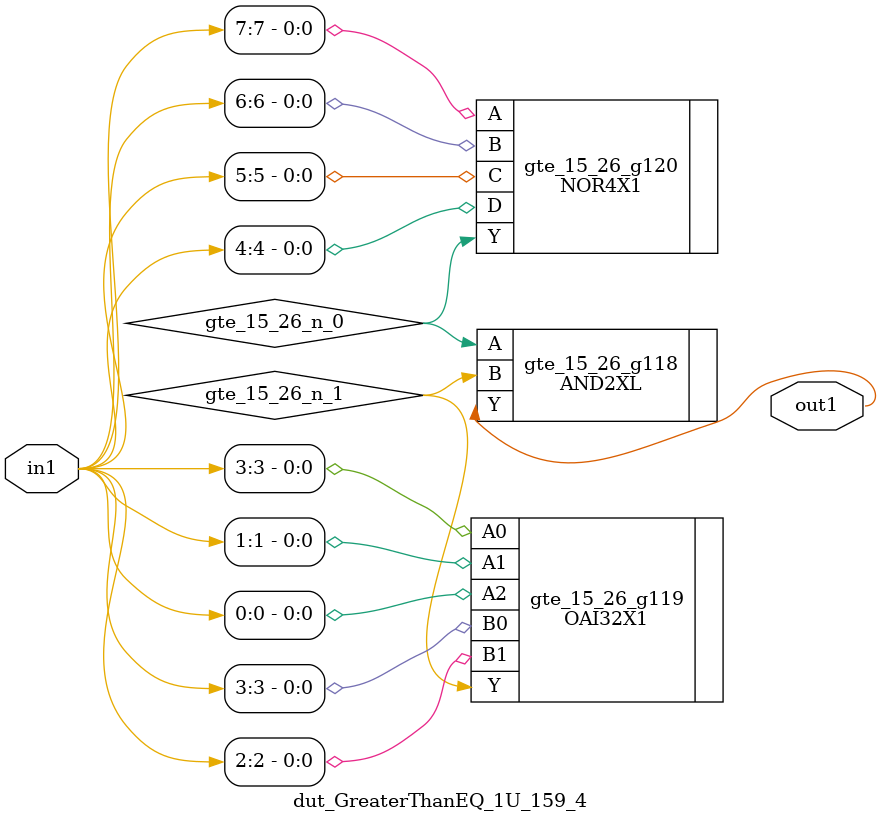
<source format=v>
`timescale 1ps / 1ps


module dut_GreaterThanEQ_1U_159_4(in1, out1);
  input [7:0] in1;
  output out1;
  wire [7:0] in1;
  wire out1;
  wire gte_15_26_n_0, gte_15_26_n_1;
  AND2XL gte_15_26_g118(.A (gte_15_26_n_0), .B (gte_15_26_n_1), .Y
       (out1));
  OAI32X1 gte_15_26_g119(.A0 (in1[3]), .A1 (in1[1]), .A2 (in1[0]), .B0
       (in1[3]), .B1 (in1[2]), .Y (gte_15_26_n_1));
  NOR4X1 gte_15_26_g120(.A (in1[7]), .B (in1[6]), .C (in1[5]), .D
       (in1[4]), .Y (gte_15_26_n_0));
endmodule



</source>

──────────────────────────────

WORK TO BE COMPLETED
With the pictures omitted, restate every entry above word for word.

OUTPUT FOR THIS EXERCISE
<source format=v>
`timescale 1ps / 1ps


module dut_GreaterThanEQ_1U_159_4(in1, out1);
  input [7:0] in1;
  output out1;
  wire [7:0] in1;
  wire out1;
  wire gte_15_26_n_0, gte_15_26_n_1;
  AND2XL gte_15_26_g118(.A (gte_15_26_n_0), .B (gte_15_26_n_1), .Y
       (out1));
  OAI32X1 gte_15_26_g119(.A0 (in1[3]), .A1 (in1[1]), .A2 (in1[0]), .B0
       (in1[3]), .B1 (in1[2]), .Y (gte_15_26_n_1));
  NOR4X1 gte_15_26_g120(.A (in1[7]), .B (in1[6]), .C (in1[5]), .D
       (in1[4]), .Y (gte_15_26_n_0));
endmodule



</source>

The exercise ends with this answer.